A Word from the Editor, Mark Coppenger
After receiving the Ph.D. in philosophy at Vanderbilt, I’ve taught philosophy, whether adjunct or full-time, at Vanderbilt, Wheaton, Midwestern Baptist Theological Seminary, Elmhurst, Trinity (IL), and now Southern Baptist Theological Seminary. Though I’ve spent much of the last three decades in church and denominational work, I’ve waded, splashed, and swum in the river of philosophy right along.
The name, ‘Philosophipotamus,’ is built on the Greek words for river (‘potamus,’ as in ‘hippopotamus’/”river horse,” and ‘Mesopotamia’/”between the rivers”) and the love of wisdom (‘philia’ + ‘sophia’ = “philosophy”), and is roughly translated, “River of Philosophy.” It carries my observations, reflections, and philosophications and those of others in my circle of philosophizing friends and colleagues.

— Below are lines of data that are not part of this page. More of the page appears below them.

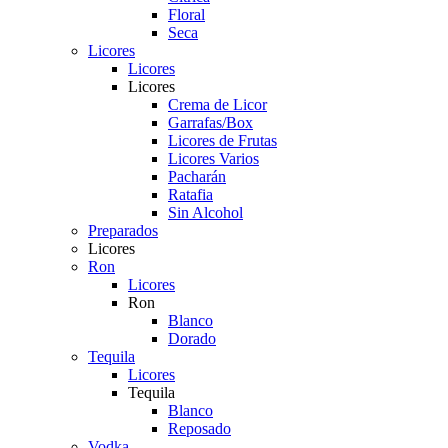
Floral
Seca
Licores
Licores
Licores
Crema de Licor
Garrafas/Box
Licores de Frutas
Licores Varios
Pacharán
Ratafia
Sin Alcohol
Preparados
Licores
Ron
Licores
Ron
Blanco
Dorado
Tequila
Licores
Tequila
Blanco
Reposado
Vodka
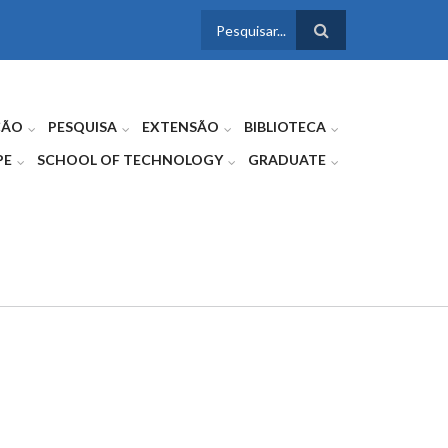
FORMULÁRIO
DE BUSCA
ÇÃO
PESQUISA
EXTENSÃO
BIBLIOTECA
PE
SCHOOL OF TECHNOLOGY
GRADUATE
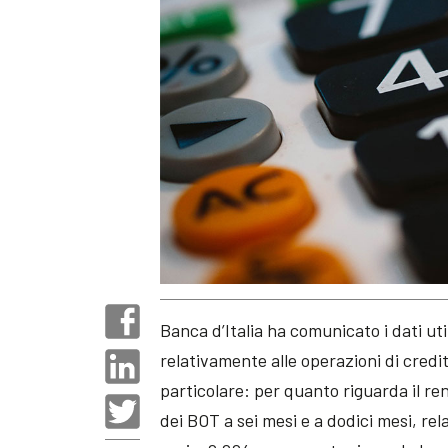
Banca d’Italia ha comunicato i dati uti
relativamente alle operazioni di credit
particolare: per quanto riguarda il r
dei BOT a sei mesi e a dodici mesi, rel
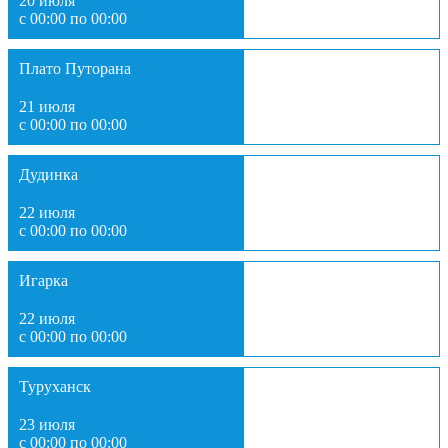
20 июля
с 00:00 по 00:00
Плато Путорана
21 июля
с 00:00 по 00:00
Дудинка
22 июля
с 00:00 по 00:00
Игарка
22 июля
с 00:00 по 00:00
Туруханск
23 июля
с 00:00 по 00:00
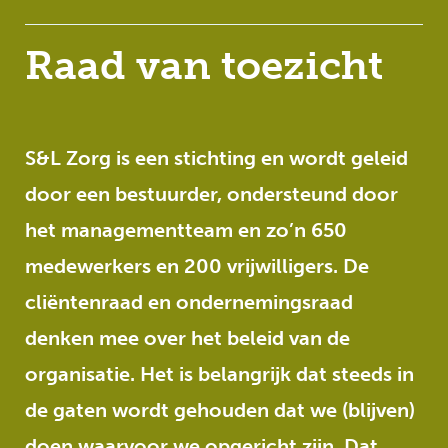
Raad van toezicht
S&L Zorg is een stichting en wordt geleid
door een bestuurder, ondersteund door
het managementteam en zo’n 650
medewerkers en 200 vrijwilligers. De
cliëntenraad en ondernemingsraad
denken mee over het beleid van de
organisatie. Het is belangrijk dat steeds in
de gaten wordt gehouden dat we (blijven)
doen waarvoor we opgericht zijn. Dat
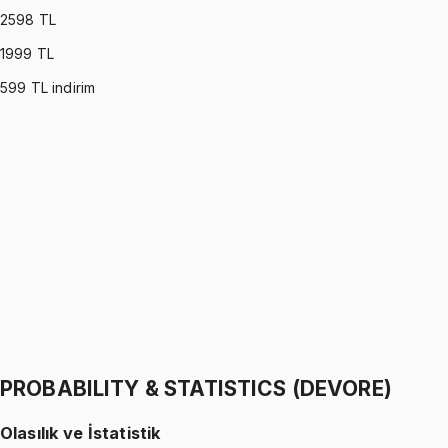
2598
TL
1999
TL
599
TL indirim
PROBABILITY & STATISTICS (MONTGOMERY)
•
Part I
Olasılık ve İstatistik
İhsan Altundağ
1299 TL
PROBABILITY & STATISTICS (MONTGOMERY)
•
Part II
Olasılık ve İstatistik
İhsan Altundağ
1299 TL
PROBABILITY & STATISTICS (DEVORE)
Olasılık ve İstatistik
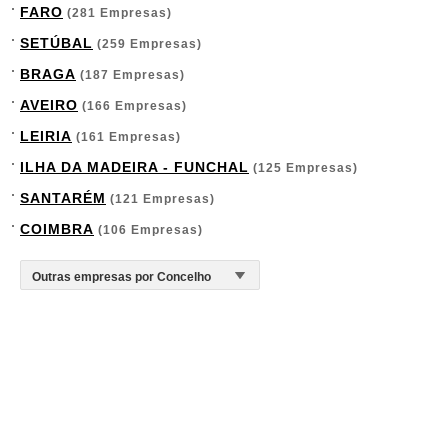
FARO
(281 Empresas)
SETÚBAL
(259 Empresas)
BRAGA
(187 Empresas)
AVEIRO
(166 Empresas)
LEIRIA
(161 Empresas)
ILHA DA MADEIRA - FUNCHAL
(125 Empresas)
SANTARÉM
(121 Empresas)
COIMBRA
(106 Empresas)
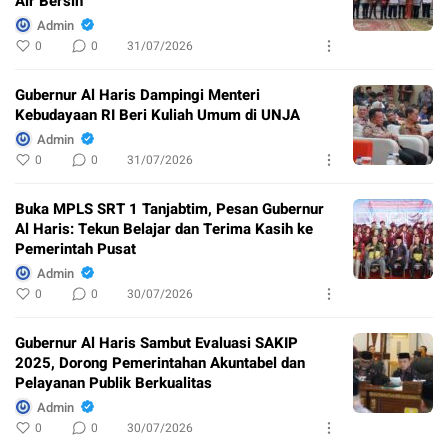
Air Bersih
Admin
0
0
31/07/2026
Gubernur Al Haris Dampingi Menteri
Kebudayaan RI Beri Kuliah Umum di UNJA
Admin
0
0
31/07/2026
Buka MPLS SRT 1 Tanjabtim, Pesan Gubernur
Al Haris: Tekun Belajar dan Terima Kasih ke
Pemerintah Pusat
Admin
0
0
30/07/2026
Gubernur Al Haris Sambut Evaluasi SAKIP
2025, Dorong Pemerintahan Akuntabel dan
Pelayanan Publik Berkualitas
Admin
0
0
30/07/2026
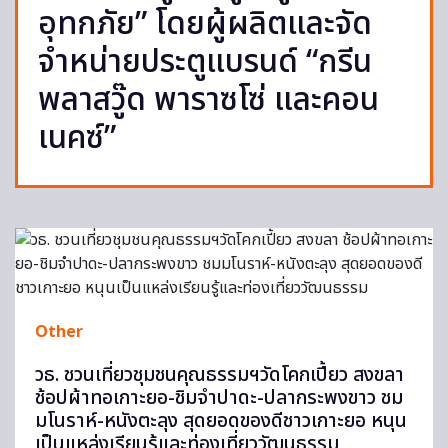
อุทกภัย” โดยผู้ผลิตและจัด
จำหน่ายประตูแบรนด์ “กรีน
พลาสวู๊ด พาราซโซ่ และคอน
เนคซ์”
Other
วธ. ชวนเที่ยวชุมชนคุณธรรมฯวัดโคกเปี้ยว สงขลา
ช้อปผ้าทอเกาะยอ-ชิมจำปาดะ-ปลากระพงขาว ชม
มโนราห์-หนังตะลุง สุดยอดของดีชาวเกาะยอ หนุน
เป็นแหล่งเรียนรู้และท่องเที่ยววัฒนธรรม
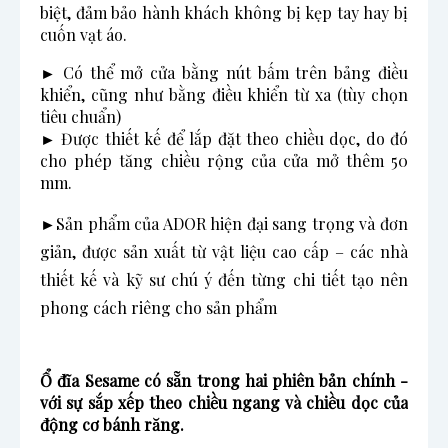
biệt, đảm bảo hành khách không bị kẹp tay hay bị
cuốn vạt áo.
► Có thể mở cửa bằng nút bấm trên bảng điều
khiển, cũng như bằng điều khiển từ xa (tùy chọn
tiêu chuẩn)
► Được thiết kế để lắp đặt theo chiều dọc, do đó
cho phép tăng chiều rộng của cửa mở thêm 50
mm.
►Sản phẩm của ADOR hiện đại sang trọng và đơn
giản, được sản xuất từ vật liệu cao cấp – các nhà
thiết kế và kỹ sư chú ý đến từng chi tiết tạo nên
phong cách riêng cho sản phẩm
Ổ đĩa Sesame có sẵn trong hai phiên bản chính -
với sự sắp xếp theo chiều ngang và chiều dọc của
động cơ bánh răng.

The philosophers pictured on the hippo, most of them Christian, represent my perspectival and stylistic druthers. I could have chosen an additional ten, but even hippos have their load bearing limits. (I’ve used departed souls to skirt the diplomatic challenge of not offending the living.) I’ll talk more about the choices down in the blog, but if pressed to give an off-the-cuff account of my selections, let me start with these notes, left to right, front to back:
Socrates was a dogged, daring, dialogical truth-pursuer, setting the table for a great range of philosophical inquiry with his “What is it?” questions.
Joseph Butler was a “bi-vocational pastor,” as was I, who found time to bishop and to draw thoughtful distinctions in ethics, as in his sermon/essay, “Upon Resentment.”

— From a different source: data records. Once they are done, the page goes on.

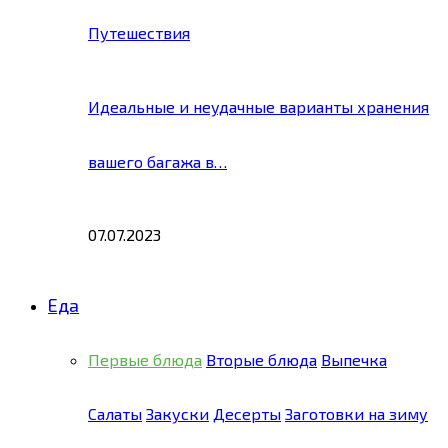
Путешествия
Идеальные и неудачные варианты хранения
вашего багажа в…
07.07.2023
Еда
Первые блюда
Вторые блюда
Выпечка
Салаты
Закуски
Десерты
Заготовки на зиму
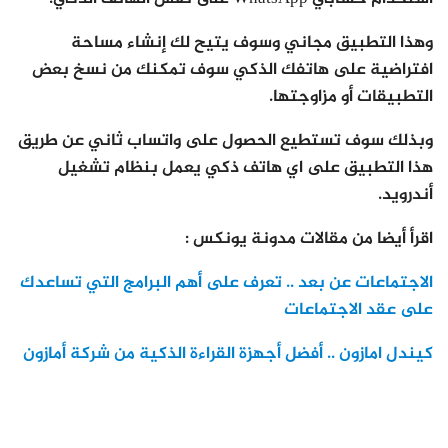
وهذا التطبيق مجاني وسوف يتيح لك إنشاء مساحة
افتراضية على هاتفك الذكي سوف تمكنك من نسخ بعض
التطبيقات أو مزاوجتها.
وبذلك سوف تستطيع الحصول على واتساب ثاني عن طريق
هذا التطبيق على اي هاتف ذكي يعمل بنظام تشغيل
أندرويد.
اقرأ أيضا من مقالات مدونة يونكس :
الاجتماعات عن بعد .. تعرف على أهم البرامج التي تساعدك
على عقد الاجتماعات
كيندل امازون .. أفضل أجهزة القراءة الذكية من شركة أمازون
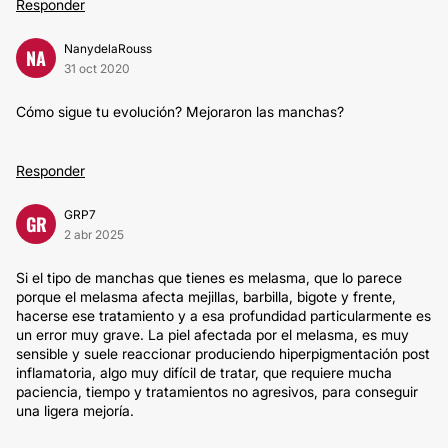
Responder
NanydelaRouss
NA
31 oct 2020
Cómo sigue tu evolución? Mejoraron las manchas?
Responder
GRP7
GR
2 abr 2025
Si el tipo de manchas que tienes es melasma, que lo parece
porque el melasma afecta mejillas, barbilla, bigote y frente,
hacerse ese tratamiento y a esa profundidad particularmente es
un error muy grave. La piel afectada por el melasma, es muy
sensible y suele reaccionar produciendo hiperpigmentación post
inflamatoria, algo muy difícil de tratar, que requiere mucha
paciencia, tiempo y tratamientos no agresivos, para conseguir
una ligera mejoría.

George Berkeley was another ministerial philosopher who pressed the worthy empirical imperatives, “Cash it in!” and “Don’t talk nonsense!”

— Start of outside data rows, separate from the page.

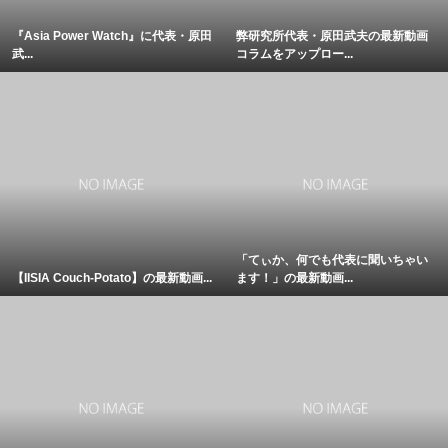
『Asia Power Watch』に代表・原田
弊研究所代表・原田武夫の最新動画
武...
コラムをアップロー...
「てぃか、何でも代表に聞いちゃい
【IISIA Couch-Potato】の最新動画...
ます！」の最新動画...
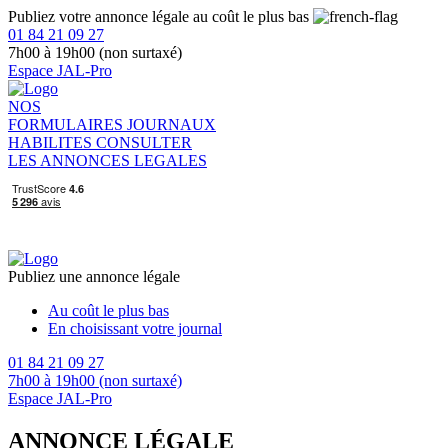
Publiez votre annonce légale au coût le plus bas
01 84 21 09 27
7h00 à 19h00 (non surtaxé)
Espace JAL-Pro
NOS
FORMULAIRES
JOURNAUX
HABILITES
CONSULTER
LES ANNONCES LEGALES
Publiez une annonce légale
Au coût le plus bas
En choisissant votre journal
01 84 21 09 27
7h00 à 19h00 (non surtaxé)
Espace JAL-Pro
ANNONCE LÉGALE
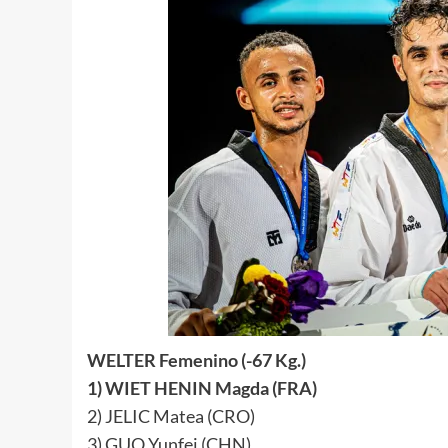
WELTER Femenino (-67 Kg.)
1) WIET HENIN Magda (FRA)
2) JELIC Matea (CRO)
3) GUO Yunfei (CHN)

Soren Kierkegaard insisted and demonstrated that religion and philosophy were not academic games but enterprises which went to the gut and put you on the spot in the most crucial ways.
C.S. Lewis was a cornucopia of Christian insight and apologetics, with a powerful and engaging style sorely absent in most philosophical discourse.
Thomas Aquinas, though not an evangelical, had much to teach us evangelicals about appropriating truth wherever we find it, about admiring the created order, and about wading into whatever topics might intrigue and confront the church and culture.
Blaise Pascal was an eloquent and winsome vessel of life-important inquiry.
Gottfried Wilhelm Leibniz did big, bold, brilliant, and faithful metaphysical thinking, whatever the snarky Voltaire (with his Candide/Pangloss dig) thought.
Thomas Reid was a devotee of God-engineered common sense, typically in short supply in professional philosophy.
William James wrote sublimely, crisply, and accessibly, and with an admirable pragmatic agenda, inviting us philosophers to take seriously the questions, “Who cares?” and “What does it matter?”
I think of the German ‘Zettel,’ the word assigned to a posthumous collection of Ludwig Wittgenstein’s remarks on a range of topics. That’s what this will be – observations short and long, spontaneous and studied, earthly and heavenly. I’ll group them under “Maps,” “Cases,” and “Miscellany.” I hope you’ll find much that is useful here.